▶ _READING PASSAGE_
▽

Use App Metrics to analyze HTTP traffic, errors & network performance of a .NET Core app [Tutorial]

App Metrics is an open source tool that can be plugged in with the ASP.NET Core applications. It provides real-time insights about how the application is performing and provides a complete overview of the application's health status. It provides metrics in a JSON format and integrates with the Grafana dashboards for visual reporting. App Metrics is based on .NET Standard and runs cross-platform. It provides various extensions and reporting dashboards that can run on Windows and Linux operating system as well. In this article, we will focus on App Metrics, analyse HTTP traffic, errors, and network performance in .NET Core.

This tutorial is an extract from the book C# 7 and .NET Core 2.0 High Performance, authored by Ovais Mehboob Ahmed Khan.

Setting up App Metrics with ASP.NET Core

We can set up App Metrics in the ASP.NET Core application in three easy steps, which are as follows:

1. Install App Metrics.

App Metrics can be installed as NuGet packages. Here are the two packages that can be added through NuGet in your .NET Core project:

      Install-Package App.Metrics 
      Install-Pacakge App.Metrics.AspnetCore.Mvc

2. Add App Metrics in Program.cs.

Add UseMetrics to Program.cs in the BuildWebHost method, as follows:

      public static IWebHost BuildWebHost(string[] args) => 
        WebHost.CreateDefaultBuilder(args) 
          .UseMetrics() 
          .UseStartup<Startup>() 
          .Build();

3. Add App Metrics in Startup.cs.

Finally, we can add a metrics resource filter in the ConfigureServices method of the Startup class as follows:

      public void ConfigureServices(IServiceCollection services) 
      { 
        services.AddMvc(options => options.AddMetricsResourceFilter()); 
      }

4. Run your application.

Build and run the application. We can test whether App Metrics is running well by using URLs, as shown in the following table. Just append the URL to the application's root URL:

Appending /metrics or /metrics-text to the application's root URL gives complete information about application metrics. /metrics returns the JSON response that can be parsed and represented in a view with some custom parsing.

Tracking middleware

With App Metrics, we can manually define the typical web metrics which are essential to record telemetry information. However, for ASP.NET Core, there is a tracking middleware that can be used and configured in the project, which contains some built-in key metrics which are specific to the web application.

Metrics that are recorded by the Tracking middleware are as follows:

• Apdex: This is used to monitor the user's satisfaction based on the overall performance of the application. Apdex is an open industry standard that measures the user's satisfaction based on the application's response time.

We can configure the threshold of time, T, for each request cycle, and the metrics are calculated based on following conditions:

• Response times: This provides the overall throughput of the request being processed by the application and the duration it takes per route within the application.

• Active requests: This provides the list of active requests which have been received on the server in a particular amount of time.

• Errors: This provides the aggregated results of errors in a percentage that includes the overall error request rate, the overall count of each uncaught exception type, the total number of error requests per HTTP status code, and so on.

• POST and PUT sizes: This provides the request sizes for HTTP POST and PUT requests.

△

▶ _DATA EXTRACT_
▽

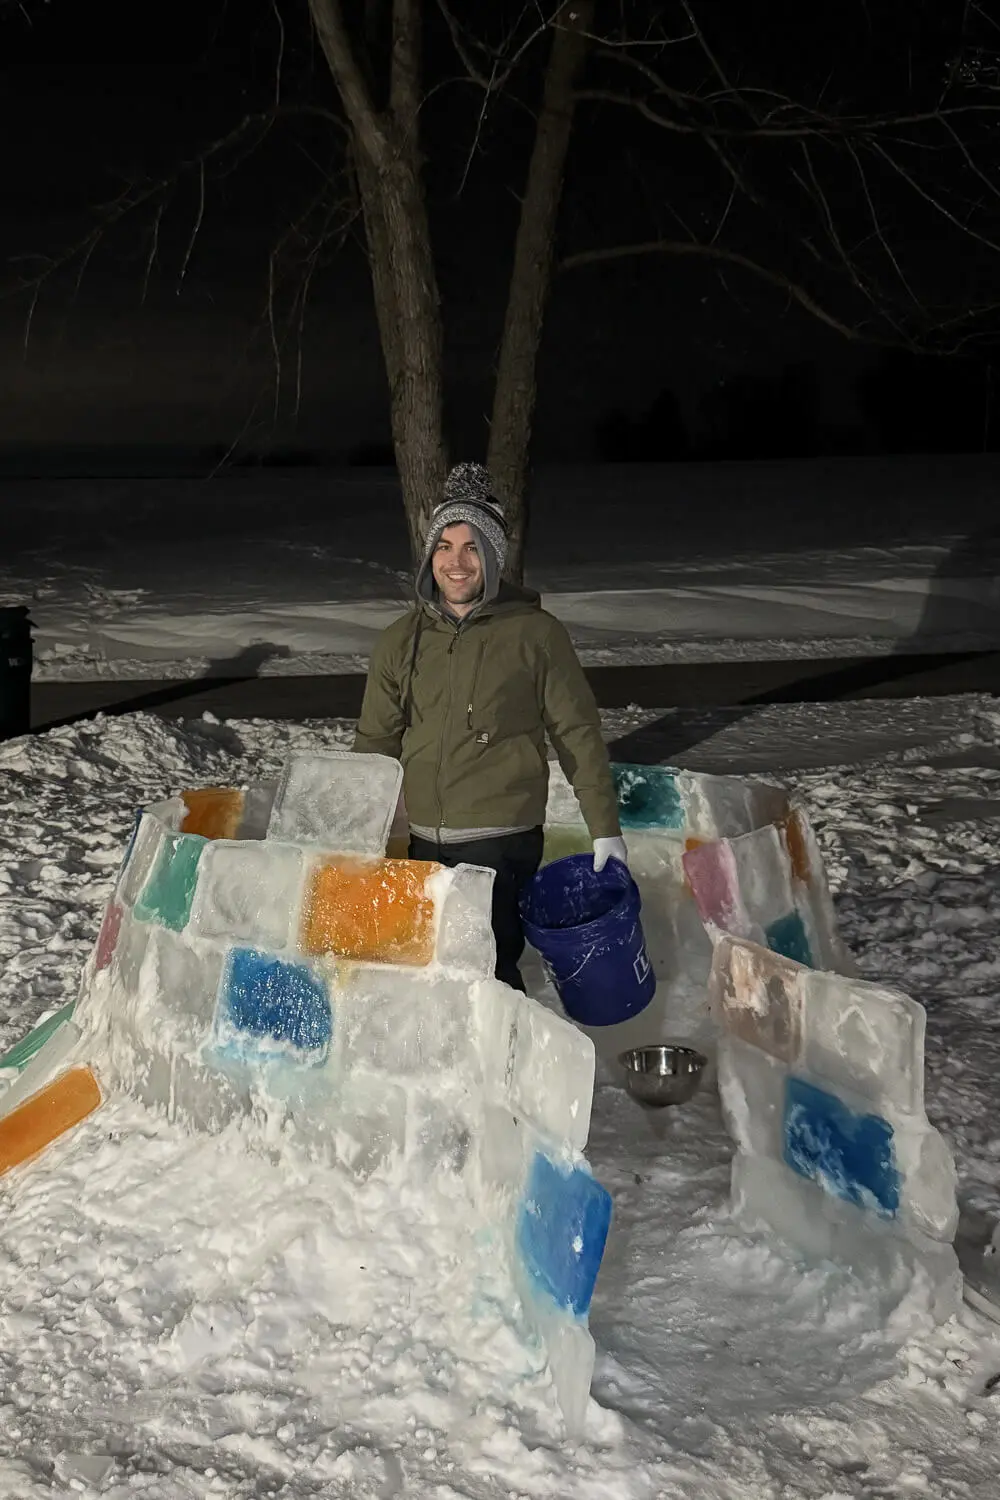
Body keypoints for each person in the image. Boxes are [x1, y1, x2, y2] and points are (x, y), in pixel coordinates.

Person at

△

▶ _TO DO_
a: Summarize the App Metrics tutorial in two sentences.
b: Resume the App Metrics tutorial after its final sentence.

▶ _OUTPUTS IN ORDER_
a: App Metrics is an open source, cross-platform tool for ASP.NET Core applications that gives real-time insight into how an application performs and into its health, provides metrics in JSON, and integrates with Grafana dashboards; it is installed as NuGet packages and added with UseMetrics in Program.cs and a metrics resource filter in Startup.cs. For web applications, its tracking middleware records built-in key metrics such as Apdex, response times, active requests, errors, and POST and PUT request sizes.

b:
Adding tracking middleware

We can add tracking middleware as a NuGet package as follows:

Install-Package App.Metrics.AspNetCore.Tracking

Tracking middleware provides a set of middleware that is added to record telemetry for the specific metric. We can add the following middleware in the Configure method to measure performance metrics:

app.UseMetricsApdexTrackingMiddleware(); 
app.UseMetricsRequestTrackingMiddleware(); 
app.UseMetricsErrorTrackingMiddleware(); 
app.UseMetricsActiveRequestMiddleware(); 
app.UseMetricsPostAndPutSizeTrackingMiddleware(); 
app.UseMetricsOAuth2TrackingMiddleware();

Alternatively, we can also use meta-pack middleware, which adds all the available tracking middleware so that we have information about all the different metrics which are in the preceding code:

app.UseMetricsAllMiddleware();

Next, we will add tracking middleware in our ConfigureServices method as follows:

services.AddMetricsTrackingMiddleware();

In the main Program.cs class, we will modify the BuildWebHost method and add the UseMetricsWebTracking method as follows:

public static IWebHost BuildWebHost(string[] args) => 
  WebHost.CreateDefaultBuilder(args) 
    .UseMetrics() 
    .UseMetricsWebTracking() 
    .UseStartup<Startup>()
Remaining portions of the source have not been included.